Illustration: Allie Carl/Axios
It's Earth Week, a time when many of us are thinking about how to help our planet by living greener.
- Central Ohio has a plan to reduce our food waste in half by 2030. It's easier than ever to do your part by composting at home, with free drop-off sites and paid curbside services available.
Why it matters: Nearly 1 million pounds of food waste is landfilled in Franklin County every day, according to the Solid Waste Authority of Central Ohio. That's about three-fourths a pound of food per person per day.
- As our population grows, every person who composts reduces the food waste sent to our landfill, where food lays buried without the oxygen it needs to decompose and releases harmful gasses.
How it works: Composting significantly speeds up the natural process of organic matter breaking down into nutrient-rich fertilizer.
- A mixture of 70% "browns'' (leaves, paper) and 30% "greens" (food scraps, coffee grounds, weeds) is ideal, kept damp and aerated.
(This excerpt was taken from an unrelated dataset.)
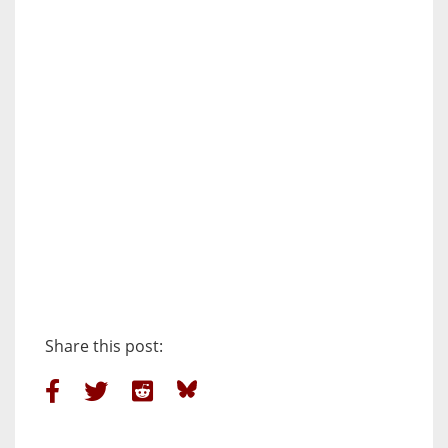
Share this post: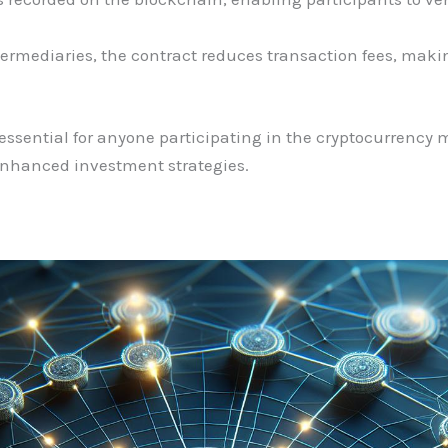
termediaries, the contract reduces transaction fees, maki
ssential for anyone participating in the cryptocurrency ma
enhanced investment strategies.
- In a spacious yard, you can make a compost pile and let nature take care of the rest, but if you're limited on space or worried about odors, a bin or tumbler helps.
Pro tip: Attend a workshop through Franklin Soil & Water Conservation District and receive a $50 rebate to use toward a compost bin or other items.
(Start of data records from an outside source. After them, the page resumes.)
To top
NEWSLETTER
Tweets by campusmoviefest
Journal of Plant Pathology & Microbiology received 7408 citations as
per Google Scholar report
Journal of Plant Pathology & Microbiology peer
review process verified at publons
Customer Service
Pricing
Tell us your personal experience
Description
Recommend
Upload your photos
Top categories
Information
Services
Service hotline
Yes, but: Residents who don't need fertilizer for their gardens can drop off compostable scraps at free sites in several communities, including Grove City, Hilliard, Upper Arlington, Whitehall, Westerville and soon, Gahanna.
- Paid services like the Compost Exchange pick up scraps from your home and operate drop-off sites at farmers markets.
Fun fact: If you put yard waste like grass trimmings at the curb for pickup, you're already composting! Area composters turn it into mulch.
What's next: Our food scraps could someday be picked up at the curb for free, too.
- SWACO is planning a public-private partnership to design, build and operate a regional composting facility that would meet that demand, spokesperson Hanna Greer-Brown tells Axios.
- Once an agreement is finalized, it could take two years for it to be fully operational.
🌱 Your thoughts on composting
"I cannot recommend (the Compost Exchange) enough. Paper towels, food scraps, coffee grounds — we fill our five-gallon bucket every week."
- "It's amazing how little trash you generate … it’s practical and green." — Tom W.
"We have had much better success with a rolling bin … you can easily turn it whenever you add anything to it, it has drain holes in the bottom for "compost tea," and when you are ready to dump it, you can just roll the whole container to the location." — Brad W.
"I ditched my two barrel-style composters and switched to the VitaMix FoodCycler (yes, the blender people). Pricy, but it has cranked out more compost concentrate for us in a year than the two barrels ever produced." — David L.
"We purchased a dual container trash bin from simplehuman, where one side was made for recycling, and we use that for composting (at the Grove City drop off)."
- "We do a fair amount of cooking and are shocked at how much of our trash is now either composted or recycled … We have not noticed a problem with smell." — Don R.